I gotta get myself to one of these shows one day!


----------



## toad (Jul 17, 2012)

Can people just stop by and look, even if they are not showing? I'd love to see it


----------



## Leeniex (Aug 14, 2011)

toad said:


> Can people just stop by and look, even if they are not showing? I'd love to see it


I would go too. It's not Comic-Con, but it's the next best thing, lol.


----------



## dramaqueen (Jul 7, 2008)

I'm hoping to get to go to a convention after I move to Texas.


----------



## vilmarisv (Apr 17, 2010)

Yes you can go just to look... and you can even bid on fish!


----------



## Alcemistnv (Jan 29, 2012)

Sometime in the future I'd like to be able to drive to auctions around the country and buy fish~


----------



## Basement Bettas (May 12, 2012)

toad said:


> Can people just stop by and look, even if they are not showing? I'd love to see it


YEP!! Free and open to the public. Bring $$ for auction. Nice fish at good, non imported prices.


----------



## toad (Jul 17, 2012)

Cool! Thanks for the info  I'm going to try to go!


----------



## EvilVOG (Nov 23, 2011)

Basement Bettas said:


> YEP!! Free and open to the public. Bring $$ for auction. Nice fish at good, non imported prices.
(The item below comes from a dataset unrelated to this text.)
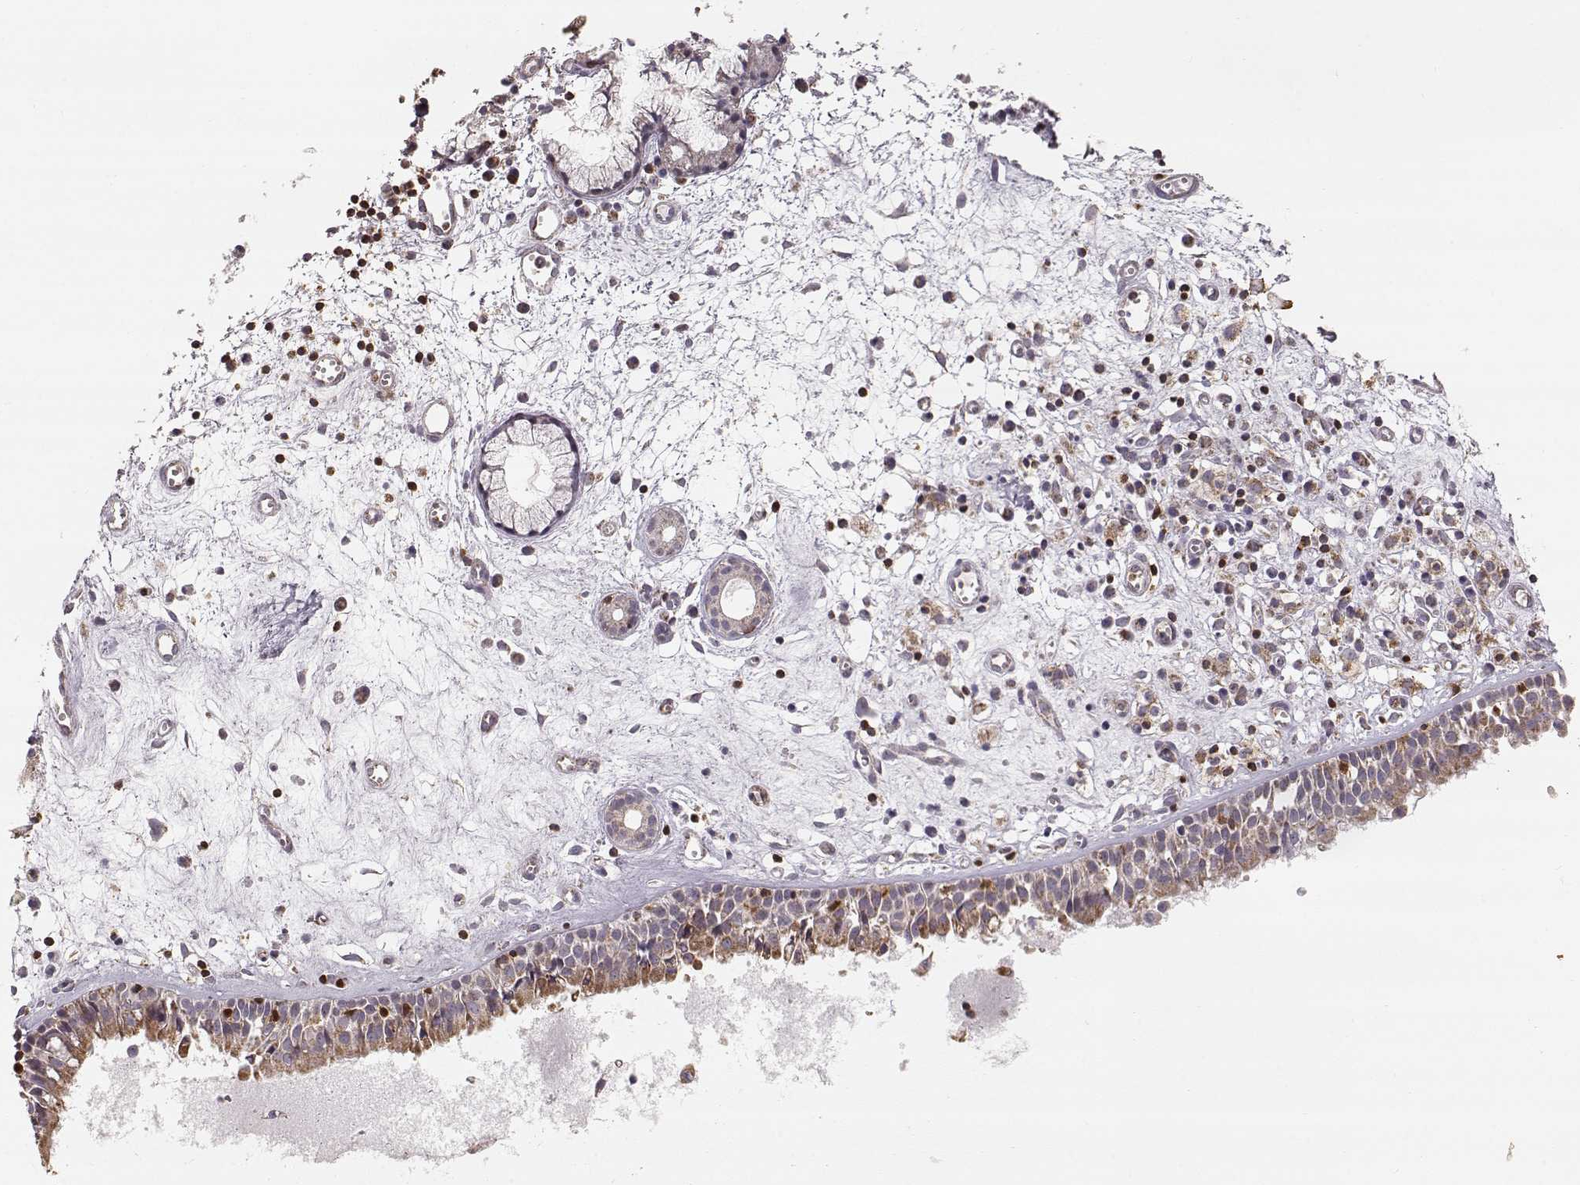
{"staining": {"intensity": "moderate", "quantity": ">75%", "location": "cytoplasmic/membranous"}, "tissue": "nasopharynx", "cell_type": "Respiratory epithelial cells", "image_type": "normal", "snomed": [{"axis": "morphology", "description": "Normal tissue, NOS"}, {"axis": "topography", "description": "Nasopharynx"}], "caption": "A photomicrograph of nasopharynx stained for a protein reveals moderate cytoplasmic/membranous brown staining in respiratory epithelial cells.", "gene": "GRAP2", "patient": {"sex": "male", "age": 61}}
Not just that, but even beating what you would pay for the same fish on Aquabid, sometimes by a good margin. Plus if you're there you don't have to pay shipping, which often doubles the price of an AB fish form the same country, or triples/quadruples the price on an import fish.


----------



## Alcemistnv (Jan 29, 2012)

I remember seeing this one betta go for sale for like, $10.
A fish like that would've cost $50 through AB before all the shipping costs.


----------



## LebronTheBetta (Apr 23, 2012)

Why is CT only 4 hours away from me?! My parents won't allow me to go, they're going to drive anyways. -_-


----------